За словом «муха» нет, разумеется, такой высокой традиции, как за словами «бытие», «жизнь» или «мысль». Между тем оно способно функционировать таким же образом. В констатации этого факта можно видеть иронию над высокими понятиями философии, которые не отличаются, в сущности, от мухи. Но одновременно в способности эфемерного слова, лишенного благородной философской традиции, достичь высокого статуса слов, которые эту традицию имеют, можно видеть исторический шанс, который открыт также и для мухи, – шанс на построение своего собственного мушиного рая, своего собственного мира мушиных платоновских сущностей.
Эти два прочтения – обесценивающее и дающее ценность – равно предполагаются Кабаковым. Однозначный выбор между ними невозможен хотя бы потому, что они предполагают друг друга и постоянно переходят друг в друга. Напряжение между ними и составляет, в сущности, драматургию кабаковской мушиной серии, как, впрочем, и большинства других работ Кабакова. Поэтому Кабаков и следит постоянно за тем, чтобы ни одно из этих прочтений не получило заметного перевеса над другим. В каждой отдельной работе и во всей серии в целом муха выступает как орудие иронического снижения и перевода всех высоких ценностей в мусор и одновременно как ангел, который слетает с небес в наш грешный мир. Устойчивый выбор между этими двумя прочтениями оказывается при этом невозможен: остается только постоянно перелетать, подобно мухе, от одного прочтения к другому.
Театр авторства, или Тотальные инсталляции Ильи Кабакова
Говоря об Илье Кабакове, следует в первую очередь задаться вопросом, существует ли вообще художник Илья Кабаков. Ведь его инсталляции всегда отсылают к истории других художников: он показывает их работы, рассказывает их биографии, комментирует их художественные методы, их надежды и разочарования. Безусловно, можно возразить, что эти художники – вымышленные персонажи: это Кабаков выдумал их, нарисовал их картины и написал тексты. С другой стороны, эстетические позиции, представленные этими воображаемыми художниками, несомненно реальны: такие методы и артистические стратегии можно найти как в истории искусства, так и в современном арт-пространстве. Герои инсталляций Кабакова вполне реальны, так как они олицетворяют существующие и узнаваемые артистические позиции. И тем не менее это не просто еще один пример всем известной процедуры апроприации – стратегии, которая состоит в цитировании работ других, известных художников. Вместо этого Кабаков берет на вооружение метод, который можно назвать, скорее, методом самоэкспроприации: он состоит в приписывании своих собственных работ другим художникам. Вместо того чтобы открыто и прямо признать себя автором своих собственных произведений, Кабаков предпочитает оставить зрителя в неведении относительно авторского статуса своего творчества.
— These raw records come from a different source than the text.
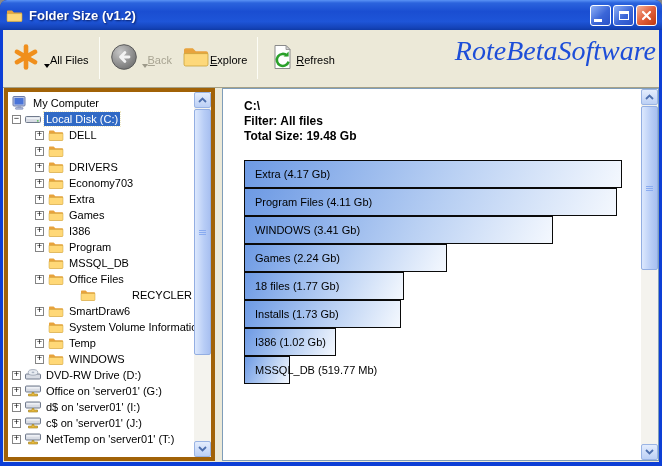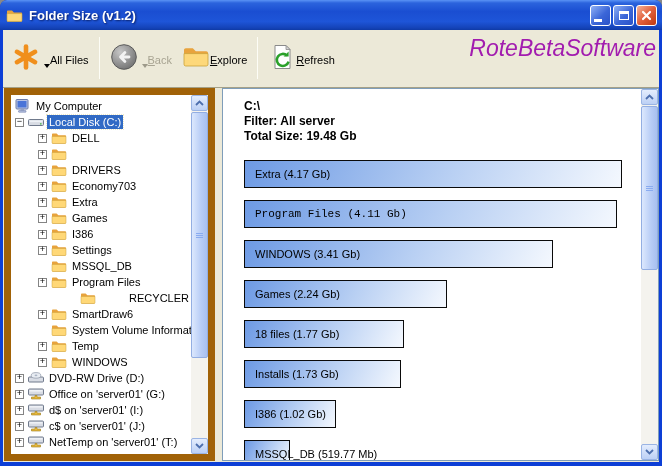--- a/index.html
+++ b/index.html
@@ -39,8 +39,8 @@
     border-top:4px solid #000; margin-left:4px; margin-top:14px; }
   .caret.gray { border-top-color:#9d9a8a; }
   .tb-sep { width:1px; background:#b9b5a0; border-right:1px solid #fdfdf6; margin:4px 5px 6px 5px; }
-  .logo { position:absolute; right:3px; top:5px; font-family:Liberation Sans, sans-serif;
-    font-style:italic; font-size:23px; letter-spacing:0px; color:#a21caf; white-space:nowrap; }
+  .logo { position:absolute; right:3px; top:5px; font-family:Liberation Serif, serif;
+    font-style:italic; font-size:28px; letter-spacing:0px; color:#1d4ed8; white-space:nowrap; }
 
   
   .tree-panel { position:absolute; left:1px; top:58px; width:211px; height:373px;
Более того, Кабаков отрицает или камуфлирует свое авторство даже тогда, когда он не приписывает свои работы другому, вымышленному художнику. Даже авторские его работы представлены в качестве документации чьей-то жизни или эстетики, но не в качестве собственного творчества, призывающего проникнуть во внутренний мир самого художника. Так многие инсталляции Кабакова представляют собой визуальные свидетельства советской жизни и артефактов повседневной советской эстетики, вследствие чего зритель начинает верить, будто он смотрит на образец документации, но не на произведение искусства. Это впечатление еще более усугубляется, когда Кабаков предъявляет свои инсталляции в качестве этнографического материала. Даже когда Кабаков работает не с советским или русским, но с итальянским или японским визуальным материалом, он делает это так, чтобы его работы все равно сохраняли анонимность. Речь идет о стратегии самостирания, о стратегии диссимуляции, позволяющей автору исчезнуть за изобретенными им же самим бесчисленными псевдонимами. Кабаков постоянно избегает привилегированной авторской позиции, а заодно – стигматов личного авторства. Вместо этого он создает свои работы под именем Другого – другого художника /хоть и вымышленного/, другой эстетической концепции, другой культуры /собственной или иностранной/, при этом, однако, не до конца отказываясь от своей идентичности в качестве подлинного автора своих работ. Именно это постоянное, хотя и амбивалентное дистанцирование от своего творчества вкупе с постоянным подрывом претензии на авторство и делает вопрос об авторстве средоточием творчества Кабакова. Неизбежно возникает вопрос: почему он обращается к столь сложной игре с анонимностью и псевдонимией, широко распространенной в литературном мире, но очень непривычной в сфере искусства.